Part of Kubrick’s frustration with the project may also have stemmed from how personal the production became. Unlike his later studio-backed work, Fear and Desire was held together almost entirely through stubbornness and improvisation, with the director forced to solve every problem himself as they arose. While that relentless approach would later become central to his reputation as a perfectionist auteur, the film preserved every limitation and compromise in a way he could never fully escape.

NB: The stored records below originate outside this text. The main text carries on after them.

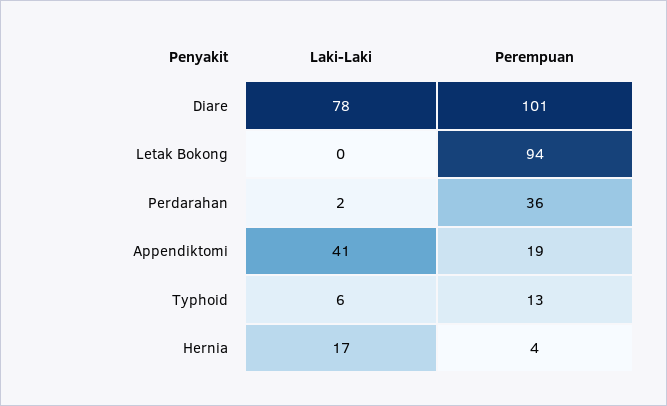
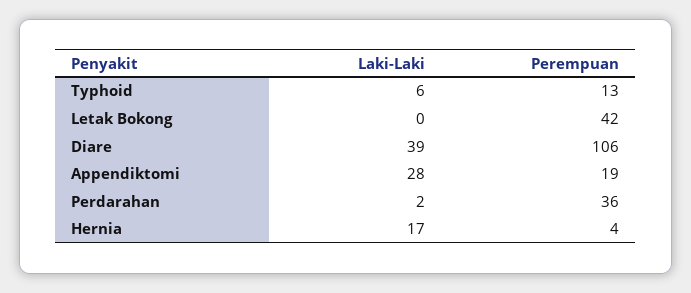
  {
    "Laki-Laki": {
-     "Diare": 78,
+     "Diare": 39,
      "Letak Bokong": 0,
      "Perdarahan": 2,
-     "Appendiktomi": 41,
+     "Appendiktomi": 28,
      "Typhoid": 6,
      "Hernia": 17
    },
    "Perempuan": {
-     "Diare": 101,
+     "Diare": 106,
-     "Letak Bokong": 94,
+     "Letak Bokong": 42,
      "Perdarahan": 36,
      "Appendiktomi": 19,
      "Typhoid": 13,
      "Hernia": 4
    }
  }

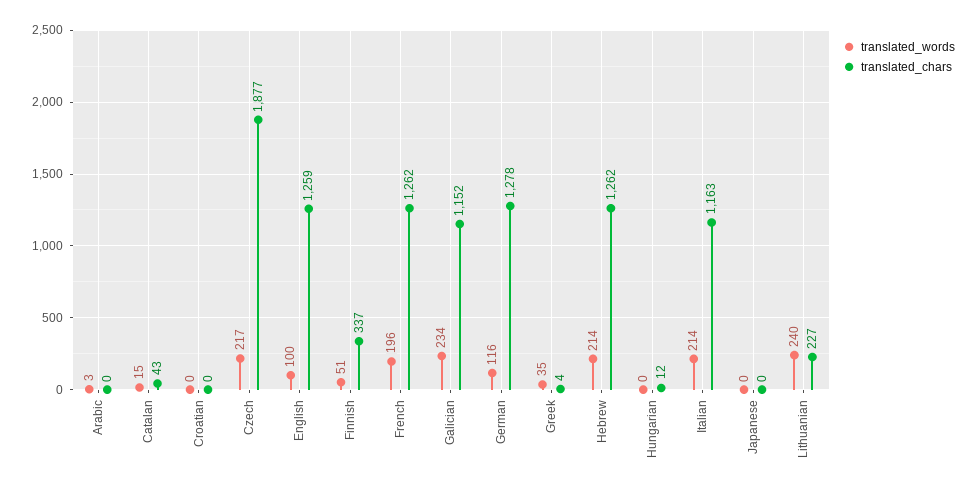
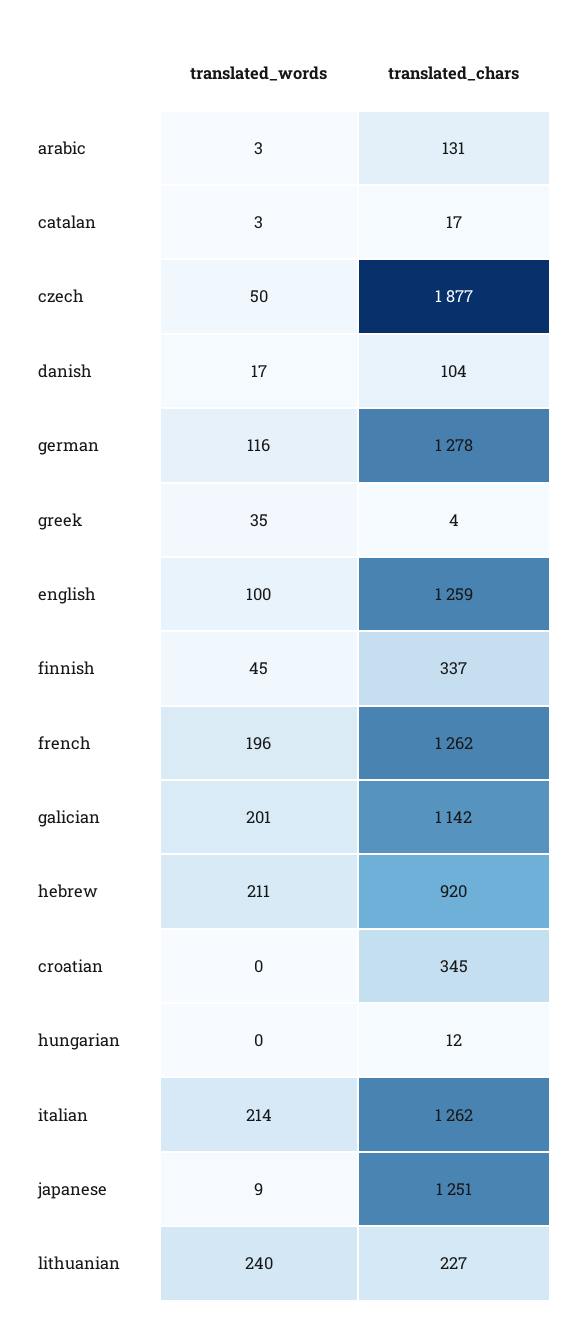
  {
    "translated_words": {
      "Arabic": 3,
-     "Catalan": 15,
+     "Catalan": 3,
      "Croatian": 0,
-     "Czech": 217,
+     "Czech": 50,
      "English": 100,
-     "Finnish": 51,
+     "Finnish": 45,
      "French": 196,
-     "Galician": 234,
+     "Galician": 201,
      "German": 116,
      "Greek": 35,
-     "Hebrew": 214,
+     "Hebrew": 211,
      "Hungarian": 0,
      "Italian": 214,
-     "Japanese": 0,
+     "Japanese": 9,
-     "Lithuanian": 240
+     "Lithuanian": 240,
+     "danish": 17
    },
    "translated_chars": {
-     "Arabic": 0,
+     "Arabic": 131,
-     "Catalan": 43,
+     "Catalan": 17,
-     "Croatian": 0,
+     "Croatian": 345,
      "Czech": 1877,
      "English": 1259,
      "Finnish": 337,
      "French": 1262,
-     "Galician": 1152,
+     "Galician": 1142,
      "German": 1278,
      "Greek": 4,
-     "Hebrew": 1262,
+     "Hebrew": 920,
      "Hungarian": 12,
-     "Italian": 1163,
+     "Italian": 1262,
-     "Japanese": 0,
+     "Japanese": 1251,
-     "Lithuanian": 227
+     "Lithuanian": 227,
+     "danish": 104
    }
  }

He would build scale models of the sets, demand that lighting be moved inch by inch to achieve the perfect shot, and, once he had the perfect angle, would require take after take until he nailed exactly what he wanted to see on the screen. But Fear and Desire was an obsession of a different kind. This was not about how well he could make the movie, but about making it in the first place.
Without enough money to complete the film, the director reportedly raised part of the budget by hustling chess games in Central Park, while the rest he demanded from a pharmacist uncle during Fear and Desire’s production. “He got so determined — ‘I’m going to get the five. I’m getting the five thousand’ — that he spat on the windshield. That kind of determination I’ve never seen,” Mazursky reported.
Of course, Stanley Kubrick’s intent spitting led to the completion of his debut film, even if he wasn’t too happy with the result, considering the film “a bumbling amateur film exercise” and a “completely inept oddity”.
He was so possessed by his resentment toward the film that, according to Marzursky, “Stanley tried to have the negative burned. He hated the movie. Hated it”. The director also managed to succeed in pulling the film from circulation, so much so that for years it was only available as a rough bootleg, however as the director’s fame grew, so too did the interest in his debut feature. 22 years after his death, with help from several restorations from private copies, the film is now readily available and even in the public domain, ready for your viewing pleasure down below.
The film itself is an interesting exercise in anti-war filmmaking and certainly far from a disaster, even if Kubrick considered pyromania to rid it from history. But when one considers the artistry he would go on to make, and the care he would take to create it, then perhaps there is no surprise that the movie he so nearly didn’t get made at all is considered at the bottom of the pile by the man himself.